_Aim of the exercise_.
Emit a verbatim copy of the lines running from the line with "X929561Y1315723D01*" through the end of the material below.

_Exercise materials_.

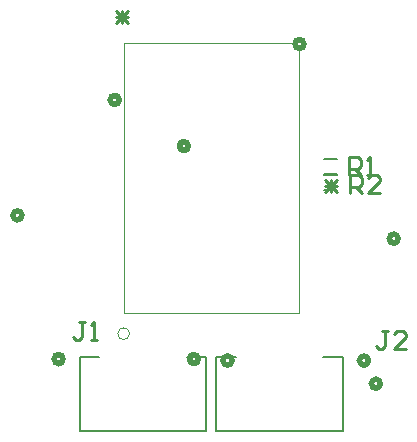
<source format=gto>
G04*
G04 #@! TF.GenerationSoftware,Altium Limited,Altium Designer,21.6.4 (81)*
G04*
G04 Layer_Color=65535*
%FSLAX44Y44*%
%MOMM*%
G71*
G04*
G04 #@! TF.SameCoordinates,DF212875-D8BF-4E07-B13E-23ADC2DC1FEB*
G04*
G04*
G04 #@! TF.FilePolarity,Positive*
G04*
G01*
G75*
%ADD10C,0.5080*%
%ADD11C,0.0800*%
%ADD12C,0.2000*%
%ADD13C,0.1524*%
%ADD14C,0.2540*%
D10*
X724091Y1394152D02*
G03*
X724091Y1394152I-3810J0D01*
G01*
X641699Y1296433D02*
G03*
X641699Y1296433I-3810J0D01*
G01*
X935101Y1173480D02*
G03*
X935101Y1173480I-3810J0D01*
G01*
X819531Y1173480D02*
G03*
X819531Y1173480I-3810J0D01*
G01*
X880491Y1441450D02*
G03*
X880491Y1441450I-3810J0D01*
G01*
X960311Y1276658D02*
G03*
X960311Y1276658I-3810J0D01*
G01*
X945164Y1153865D02*
G03*
X945164Y1153865I-3810J0D01*
G01*
X782621Y1355090D02*
G03*
X782621Y1355090I-3810J0D01*
G01*
X676529Y1174750D02*
G03*
X676529Y1174750I-3810J0D01*
G01*
X791069D02*
G03*
X791069Y1174750I-3810J0D01*
G01*
D11*
X732800Y1196220D02*
G03*
X732800Y1196220I-5000J0D01*
G01*
X727800Y1442720D02*
X872400D01*
X876300Y1214120D02*
Y1438820D01*
X727800Y1214120D02*
Y1442720D01*
Y1214120D02*
X876300D01*
D12*
X897390Y1330310D02*
X908390D01*
X897390Y1344310D02*
X908390D01*
X897470Y1331610D02*
X908470D01*
X897470Y1317610D02*
X908470D01*
D13*
X913511Y1114220D02*
Y1176704D01*
X806069Y1114220D02*
X913511D01*
X806069D02*
Y1176704D01*
X896674D02*
X913511D01*
X806069D02*
X822907D01*
X690499Y1176704D02*
X707337D01*
X781103D02*
X797941D01*
X690499Y1114220D02*
Y1176704D01*
Y1114220D02*
X797941D01*
Y1176704D01*
D14*
X918213Y1330963D02*
Y1346198D01*
X925831D01*
X928370Y1343658D01*
Y1338580D01*
X925831Y1336041D01*
X918213D01*
X923292D02*
X928370Y1330963D01*
X933448D02*
X938527D01*
X935988D01*
Y1346198D01*
X933448Y1343658D01*
X721614Y1469132D02*
X731771Y1458975D01*
X721614D02*
X731771Y1469132D01*
X721614Y1464053D02*
X731771D01*
X726692Y1458975D02*
Y1469132D01*
X898652Y1326384D02*
X908809Y1316227D01*
X898652D02*
X908809Y1326384D01*
X898652Y1321306D02*
X908809D01*
X903730Y1316227D02*
Y1326384D01*
X951231Y1198877D02*
X946152D01*
X948692D01*
Y1186182D01*
X946152Y1183643D01*
X943613D01*
X941074Y1186182D01*
X966466Y1183643D02*
X956309D01*
X966466Y1193799D01*
Y1196338D01*
X963927Y1198877D01*
X958848D01*
X956309Y1196338D01*
X694690Y1206497D02*
X689612D01*
X692151D01*
Y1193802D01*
X689612Y1191263D01*
X687073D01*
X684533Y1193802D01*
X699768Y1191263D02*
X704847D01*
X702308D01*
Y1206497D01*
X699768Y1203958D01*
X919404Y1315723D02*
Y1330957D01*
X927022D01*
X929561Y1328418D01*
Y1323340D01*
X927022Y1320801D01*
X919404D01*
X924483D02*
X929561Y1315723D01*
X944796D02*
X934639D01*
X944796Y1325879D01*
Y1328418D01*
X942257Y1330957D01*
X937179D01*
X934639Y1328418D01*
M02*

</source>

_Written response_.
X929561Y1315723D01*
X944796D02*
X934639D01*
X944796Y1325879D01*
Y1328418D01*
X942257Y1330957D01*
X937179D01*
X934639Y1328418D01*
M02*

</source>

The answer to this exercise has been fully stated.